### Items from a data source
»»
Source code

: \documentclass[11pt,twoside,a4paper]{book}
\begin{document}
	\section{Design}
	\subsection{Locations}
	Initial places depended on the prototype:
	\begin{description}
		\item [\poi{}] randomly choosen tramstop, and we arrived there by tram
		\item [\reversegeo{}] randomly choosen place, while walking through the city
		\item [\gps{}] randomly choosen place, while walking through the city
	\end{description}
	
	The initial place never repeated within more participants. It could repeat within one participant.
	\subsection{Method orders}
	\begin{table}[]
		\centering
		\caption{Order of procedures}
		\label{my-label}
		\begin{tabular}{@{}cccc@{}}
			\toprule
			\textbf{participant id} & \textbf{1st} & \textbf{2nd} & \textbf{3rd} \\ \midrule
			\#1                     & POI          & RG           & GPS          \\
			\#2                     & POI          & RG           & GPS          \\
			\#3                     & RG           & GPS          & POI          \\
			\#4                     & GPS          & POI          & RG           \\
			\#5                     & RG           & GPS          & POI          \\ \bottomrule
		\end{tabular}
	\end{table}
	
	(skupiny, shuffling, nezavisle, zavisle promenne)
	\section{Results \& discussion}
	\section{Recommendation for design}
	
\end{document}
««
### EXERCISE DESCRIPTION
Across the records above, return every line that contains the word "choosen".

### ANSWER BOX
		\item [\poi{}] randomly choosen tramstop, and we arrived there by tram
		\item [\reversegeo{}] randomly choosen place, while walking through the city
		\item [\gps{}] randomly choosen place, while walking through the city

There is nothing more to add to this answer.